(Data for this task Opens)

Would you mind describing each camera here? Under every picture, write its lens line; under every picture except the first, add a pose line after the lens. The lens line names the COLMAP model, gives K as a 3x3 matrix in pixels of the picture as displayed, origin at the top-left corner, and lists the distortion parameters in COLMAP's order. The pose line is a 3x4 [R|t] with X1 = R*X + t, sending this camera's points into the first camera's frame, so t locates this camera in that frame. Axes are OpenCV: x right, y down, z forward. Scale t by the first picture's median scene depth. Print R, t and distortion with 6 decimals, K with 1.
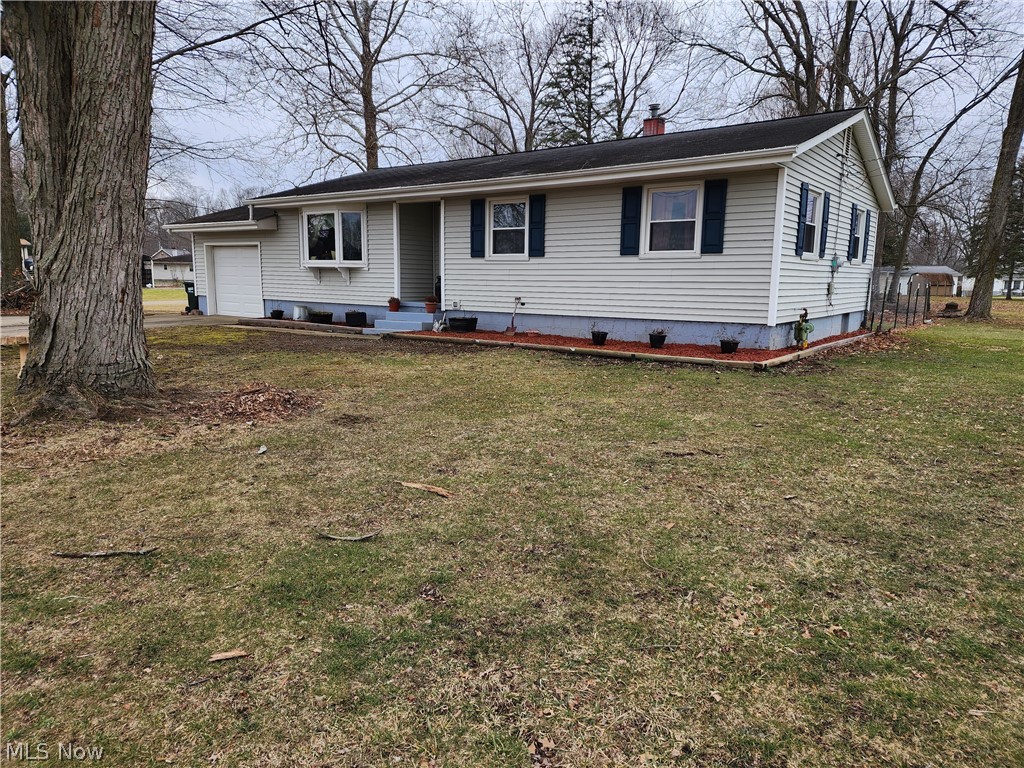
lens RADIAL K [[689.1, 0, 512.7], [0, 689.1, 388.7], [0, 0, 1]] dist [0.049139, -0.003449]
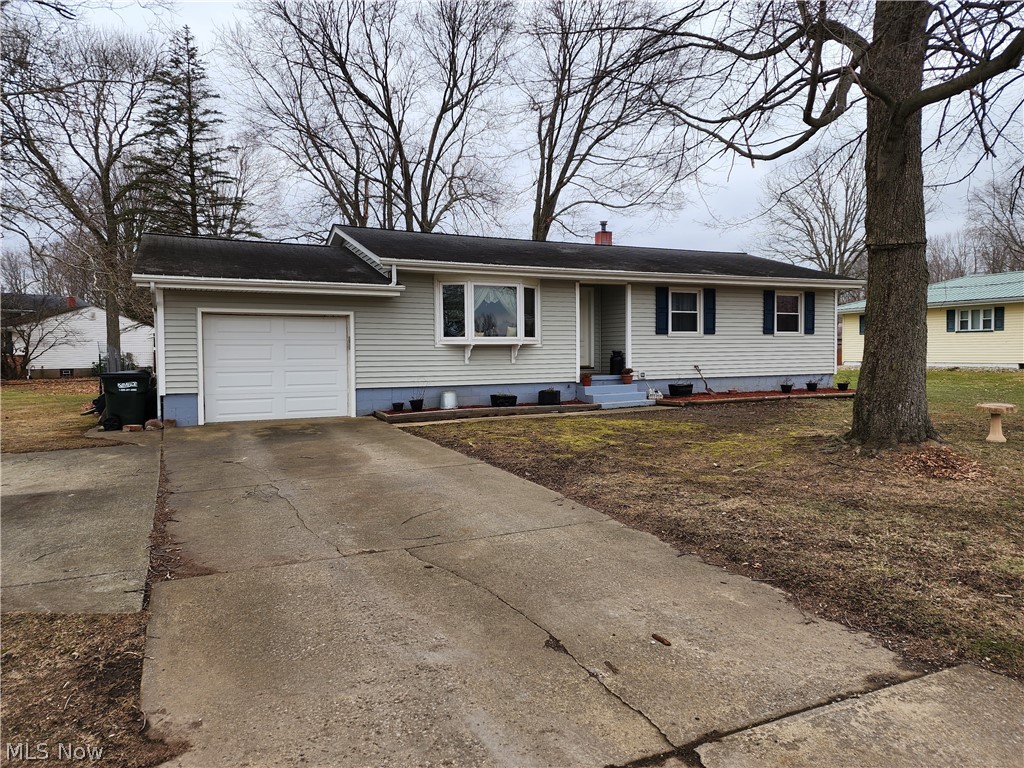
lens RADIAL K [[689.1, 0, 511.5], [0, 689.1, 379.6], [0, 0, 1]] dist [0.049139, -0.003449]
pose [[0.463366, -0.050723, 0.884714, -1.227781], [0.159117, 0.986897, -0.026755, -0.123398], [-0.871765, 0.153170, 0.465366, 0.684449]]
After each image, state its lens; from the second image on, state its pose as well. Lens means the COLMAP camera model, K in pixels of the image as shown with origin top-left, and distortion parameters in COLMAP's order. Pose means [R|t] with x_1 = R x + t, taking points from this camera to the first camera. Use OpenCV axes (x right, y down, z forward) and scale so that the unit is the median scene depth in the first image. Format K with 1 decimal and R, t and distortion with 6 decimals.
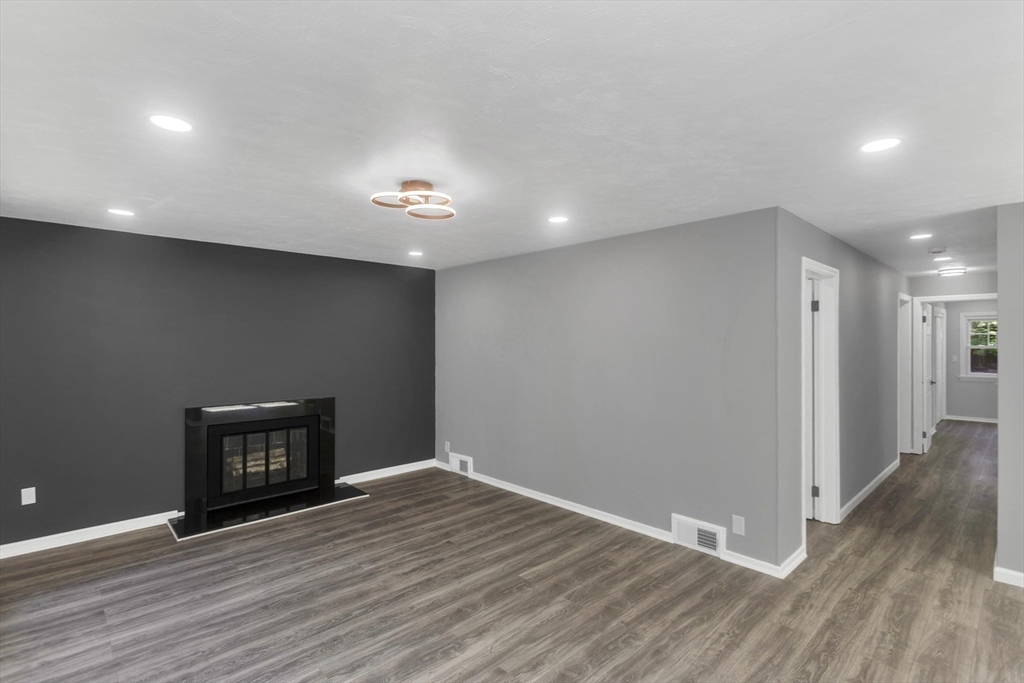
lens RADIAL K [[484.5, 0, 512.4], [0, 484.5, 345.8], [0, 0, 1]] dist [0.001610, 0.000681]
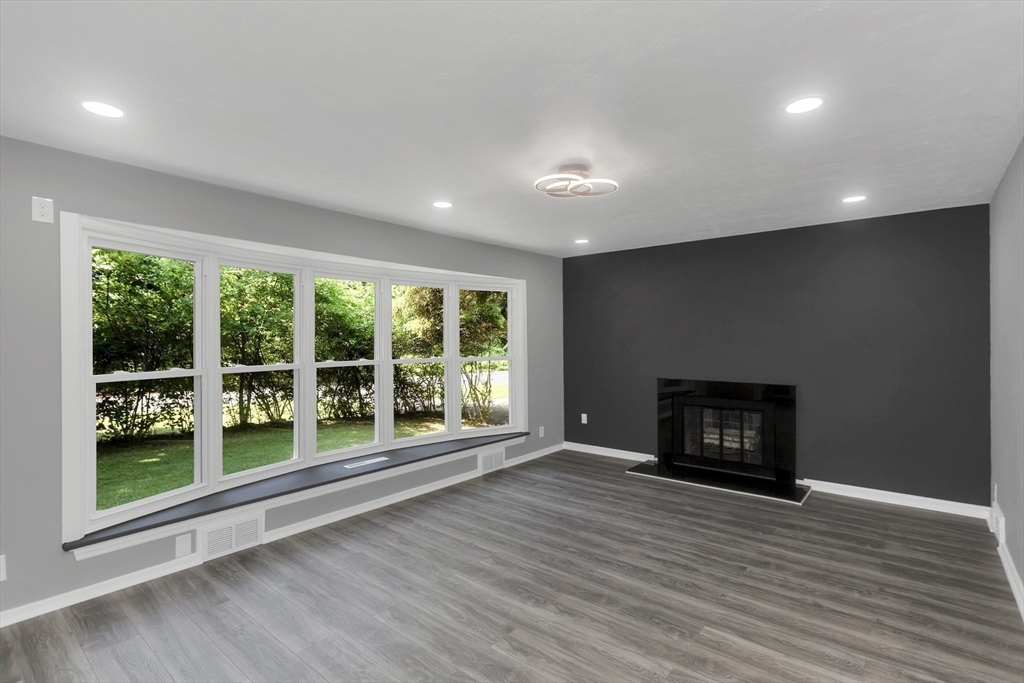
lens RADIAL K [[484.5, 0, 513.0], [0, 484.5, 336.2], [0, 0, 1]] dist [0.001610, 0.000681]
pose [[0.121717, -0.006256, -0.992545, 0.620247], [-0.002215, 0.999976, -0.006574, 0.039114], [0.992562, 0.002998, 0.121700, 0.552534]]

(Data for this task Closes)

## What the task requires
Copy out all of the data above, swapping every "decimals" for "decimal places" and leaving everything else unchanged, and omit the pictures.

## Solution to this task
Would you mind describing each camera here? Under every picture, write its lens line; under every picture except the first, add a pose line after the lens. The lens line names the COLMAP model, gives K as a 3x3 matrix in pixels of the picture as displayed, origin at the top-left corner, and lists the distortion parameters in COLMAP's order. The pose line is a 3x4 [R|t] with X1 = R*X + t, sending this camera's points into the first camera's frame, so t locates this camera in that frame. Axes are OpenCV: x right, y down, z forward. Scale t by the first picture's median scene depth. Print R, t and distortion with 6 decimal places, K with 1.
lens RADIAL K [[689.1, 0, 512.7], [0, 689.1, 388.7], [0, 0, 1]] dist [0.049139, -0.003449]
lens RADIAL K [[689.1, 0, 511.5], [0, 689.1, 379.6], [0, 0, 1]] dist [0.049139, -0.003449]
pose [[0.463366, -0.050723, 0.884714, -1.227781], [0.159117, 0.986897, -0.026755, -0.123398], [-0.871765, 0.153170, 0.465366, 0.684449]]
After each image, state its lens; from the second image on, state its pose as well. Lens means the COLMAP camera model, K in pixels of the image as shown with origin top-left, and distortion parameters in COLMAP's order. Pose means [R|t] with x_1 = R x + t, taking points from this camera to the first camera. Use OpenCV axes (x right, y down, z forward) and scale so that the unit is the median scene depth in the first image. Format K with 1 decimal and R, t and distortion with 6 decimal places.
lens RADIAL K [[484.5, 0, 512.4], [0, 484.5, 345.8], [0, 0, 1]] dist [0.001610, 0.000681]
lens RADIAL K [[484.5, 0, 513.0], [0, 484.5, 336.2], [0, 0, 1]] dist [0.001610, 0.000681]
pose [[0.121717, -0.006256, -0.992545, 0.620247], [-0.002215, 0.999976, -0.006574, 0.039114], [0.992562, 0.002998, 0.121700, 0.552534]]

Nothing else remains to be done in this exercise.